• **Exercise aim**
Continue the passage on current trends in aesthetic dermatology practice, starting after its last sentence.

Technological advancements continue to emerge rapidly in the aesthetic space. But when it comes to day-to-day practice, it’s often patient desires that drive innovation in the clinic. Several trends are affecting practice now, says Ava Shamban, MD, Los Angeles dermatologist and co-host of “The Gist” on YouTube.

Gender identity is an important emerging topic in patient care, Dr. Shamban says. When it comes to aesthetics, the cosmetic surgeon needs to consider the patient’s identity and aesthetic desires when determining a treatment plan. Understanding of classically male or female features and how to achieve or diminish these can be important to providing the outcomes patients seek.

Dr. Shamban will discuss her tentpole technique for rejuvenation of the mid- and lower face when she presents this summer. The tentpole technique emerged in response to the need to stop “chasing” lines and folds with fillers. Attempts to directly fill the nasolabial folds often has resulted in an unnatural or distorted effect, which the tentpole technique avoids. Rather than address specific wrinkles or folds, the tentpole technique allows for a redraping of the skin by using deep plane injections that serve as support pillars—similar to the poles of a tent.

Dr. Shamban will also address the role of absorbable sutures for lifting. The latest generation of these devices, still relatively new to the space, can be used alone but are especially useful in combination with energy-based devices or injectables to re-contour the jawline.

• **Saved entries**

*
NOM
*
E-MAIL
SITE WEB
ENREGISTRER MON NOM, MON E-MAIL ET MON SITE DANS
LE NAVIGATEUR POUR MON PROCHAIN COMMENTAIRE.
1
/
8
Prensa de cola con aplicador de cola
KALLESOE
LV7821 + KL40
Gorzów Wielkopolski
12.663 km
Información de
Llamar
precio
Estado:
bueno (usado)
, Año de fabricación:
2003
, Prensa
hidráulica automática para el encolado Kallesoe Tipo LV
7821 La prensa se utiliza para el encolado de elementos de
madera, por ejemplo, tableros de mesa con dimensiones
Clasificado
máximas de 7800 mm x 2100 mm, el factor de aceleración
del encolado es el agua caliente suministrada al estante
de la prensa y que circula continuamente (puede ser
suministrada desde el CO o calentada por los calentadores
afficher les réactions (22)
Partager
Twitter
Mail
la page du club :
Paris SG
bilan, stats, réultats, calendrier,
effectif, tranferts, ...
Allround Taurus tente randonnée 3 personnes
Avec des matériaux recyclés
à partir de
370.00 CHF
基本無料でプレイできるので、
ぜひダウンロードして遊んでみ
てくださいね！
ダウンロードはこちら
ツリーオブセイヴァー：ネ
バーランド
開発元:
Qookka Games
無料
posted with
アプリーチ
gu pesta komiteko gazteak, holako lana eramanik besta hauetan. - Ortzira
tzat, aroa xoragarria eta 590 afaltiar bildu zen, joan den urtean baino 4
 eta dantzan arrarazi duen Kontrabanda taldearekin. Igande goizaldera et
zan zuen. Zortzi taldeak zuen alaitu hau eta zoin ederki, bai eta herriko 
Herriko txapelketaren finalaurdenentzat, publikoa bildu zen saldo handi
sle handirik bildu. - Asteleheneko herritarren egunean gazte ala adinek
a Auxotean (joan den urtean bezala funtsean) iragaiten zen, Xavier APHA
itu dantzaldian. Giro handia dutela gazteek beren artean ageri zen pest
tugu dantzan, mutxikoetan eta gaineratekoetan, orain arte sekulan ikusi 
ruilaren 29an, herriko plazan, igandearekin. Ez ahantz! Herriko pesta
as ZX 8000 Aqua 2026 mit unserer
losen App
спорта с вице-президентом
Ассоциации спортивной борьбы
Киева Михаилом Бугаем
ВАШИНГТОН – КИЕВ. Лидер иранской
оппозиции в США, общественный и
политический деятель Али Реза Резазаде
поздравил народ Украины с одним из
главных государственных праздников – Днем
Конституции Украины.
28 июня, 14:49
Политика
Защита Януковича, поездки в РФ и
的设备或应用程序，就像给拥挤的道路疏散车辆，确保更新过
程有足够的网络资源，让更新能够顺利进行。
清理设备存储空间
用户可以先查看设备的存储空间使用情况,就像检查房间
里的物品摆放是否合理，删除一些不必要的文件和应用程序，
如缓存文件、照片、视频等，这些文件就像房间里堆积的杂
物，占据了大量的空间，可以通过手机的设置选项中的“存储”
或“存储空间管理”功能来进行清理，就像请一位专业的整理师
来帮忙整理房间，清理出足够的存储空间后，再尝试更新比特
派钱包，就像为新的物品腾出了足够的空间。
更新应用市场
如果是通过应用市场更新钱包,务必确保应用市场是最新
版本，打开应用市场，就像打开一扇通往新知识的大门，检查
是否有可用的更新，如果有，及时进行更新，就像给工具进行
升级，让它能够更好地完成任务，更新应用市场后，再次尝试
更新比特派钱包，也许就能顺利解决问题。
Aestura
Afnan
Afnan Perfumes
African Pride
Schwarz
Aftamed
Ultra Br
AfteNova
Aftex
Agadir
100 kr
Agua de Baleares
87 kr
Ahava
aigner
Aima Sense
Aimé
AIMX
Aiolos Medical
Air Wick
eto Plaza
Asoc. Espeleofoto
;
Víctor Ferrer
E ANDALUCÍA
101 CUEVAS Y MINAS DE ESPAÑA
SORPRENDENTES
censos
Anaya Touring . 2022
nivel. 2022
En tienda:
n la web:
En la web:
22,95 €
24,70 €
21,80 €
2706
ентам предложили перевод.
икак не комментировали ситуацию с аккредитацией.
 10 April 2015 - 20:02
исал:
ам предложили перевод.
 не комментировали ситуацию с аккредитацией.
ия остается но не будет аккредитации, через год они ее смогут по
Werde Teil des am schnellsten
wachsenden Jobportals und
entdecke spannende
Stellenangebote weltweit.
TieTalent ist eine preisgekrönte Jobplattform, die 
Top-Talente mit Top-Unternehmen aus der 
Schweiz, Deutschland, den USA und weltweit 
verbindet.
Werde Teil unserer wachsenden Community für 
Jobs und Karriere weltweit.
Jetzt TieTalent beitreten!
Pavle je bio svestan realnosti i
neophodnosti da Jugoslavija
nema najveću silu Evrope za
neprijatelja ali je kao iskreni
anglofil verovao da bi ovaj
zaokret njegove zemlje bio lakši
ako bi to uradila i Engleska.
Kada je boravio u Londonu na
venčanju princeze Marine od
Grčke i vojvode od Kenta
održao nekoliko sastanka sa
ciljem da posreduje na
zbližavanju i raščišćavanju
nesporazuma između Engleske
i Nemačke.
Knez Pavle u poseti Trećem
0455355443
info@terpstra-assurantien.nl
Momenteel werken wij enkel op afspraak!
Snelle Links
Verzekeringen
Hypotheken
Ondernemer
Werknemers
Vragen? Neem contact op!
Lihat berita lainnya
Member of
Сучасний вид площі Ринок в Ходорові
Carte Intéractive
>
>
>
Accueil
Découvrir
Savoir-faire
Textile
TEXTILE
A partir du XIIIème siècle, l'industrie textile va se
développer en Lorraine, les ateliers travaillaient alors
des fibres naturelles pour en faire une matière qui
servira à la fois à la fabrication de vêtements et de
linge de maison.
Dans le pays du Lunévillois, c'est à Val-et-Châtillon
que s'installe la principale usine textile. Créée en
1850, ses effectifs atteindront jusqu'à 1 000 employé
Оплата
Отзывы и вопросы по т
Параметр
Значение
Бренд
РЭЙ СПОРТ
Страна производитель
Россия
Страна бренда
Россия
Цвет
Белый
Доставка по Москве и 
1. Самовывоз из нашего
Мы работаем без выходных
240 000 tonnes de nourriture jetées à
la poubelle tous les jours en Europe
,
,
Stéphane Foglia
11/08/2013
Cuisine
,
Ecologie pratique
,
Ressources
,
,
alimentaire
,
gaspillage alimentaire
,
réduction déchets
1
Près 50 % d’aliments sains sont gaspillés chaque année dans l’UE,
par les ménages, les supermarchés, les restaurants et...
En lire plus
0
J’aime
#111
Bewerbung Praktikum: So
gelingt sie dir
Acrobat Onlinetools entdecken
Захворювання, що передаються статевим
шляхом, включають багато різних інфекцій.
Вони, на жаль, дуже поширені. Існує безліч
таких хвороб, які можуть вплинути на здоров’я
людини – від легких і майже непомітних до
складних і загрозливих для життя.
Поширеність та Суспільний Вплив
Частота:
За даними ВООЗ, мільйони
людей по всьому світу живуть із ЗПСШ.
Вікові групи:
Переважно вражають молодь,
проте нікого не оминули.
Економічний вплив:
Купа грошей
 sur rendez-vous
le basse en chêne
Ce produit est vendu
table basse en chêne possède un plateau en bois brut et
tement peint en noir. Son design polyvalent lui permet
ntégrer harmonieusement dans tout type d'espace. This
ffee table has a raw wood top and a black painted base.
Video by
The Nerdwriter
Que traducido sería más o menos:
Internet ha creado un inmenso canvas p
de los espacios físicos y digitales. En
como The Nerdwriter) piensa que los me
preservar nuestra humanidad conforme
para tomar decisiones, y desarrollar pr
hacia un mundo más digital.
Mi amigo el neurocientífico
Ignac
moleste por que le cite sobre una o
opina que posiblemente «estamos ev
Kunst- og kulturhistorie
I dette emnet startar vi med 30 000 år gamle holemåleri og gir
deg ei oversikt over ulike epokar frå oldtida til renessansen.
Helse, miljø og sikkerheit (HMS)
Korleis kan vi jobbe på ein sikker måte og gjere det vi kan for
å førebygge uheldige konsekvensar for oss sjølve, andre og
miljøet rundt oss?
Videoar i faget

• **Written response**
Overall, Dr. Shamban says, she plans to emphasize the “usefulness of injecting strategically” as well as “the artistic process.”

SCALE Insights: What’s New in Acne

The field of acne therapy has seen new treatments approved, and there are several more agents in the pipeline. Among the recently approved agents is trifarotene (Aklief Cream 0.005%, Galderma), for the topical treatment of acne—the first new retinoid approved for acne in more than 20 years. Unlike other topical retinoids, trifarotene selectively targets retinoic acid receptor (RAR) gamma. According to Linda Stein Gold, MD of Henry Ford Hospital Medical Center in Michigan, trifarotene, “more specifically targets the retinoid receptors specific for the skin. This drug showed efficacy on the face as well as on the trunk and was well tolerated.”

In two pivotal Phase 3 clinical trials of once-daily Aklief Cream in patients with moderate acne on the face and trunk, treatment significantly reduced inflammatory lesions as early as two weeks on the face and four weeks on the back, shoulders, and chest compared to vehicle (p<0.05). Aklief Cream was well tolerated when used on the face, back, shoulders, and chest. The most common adverse reactions (incidence >1%) included application site irritation, application site pruritus, and sunburn.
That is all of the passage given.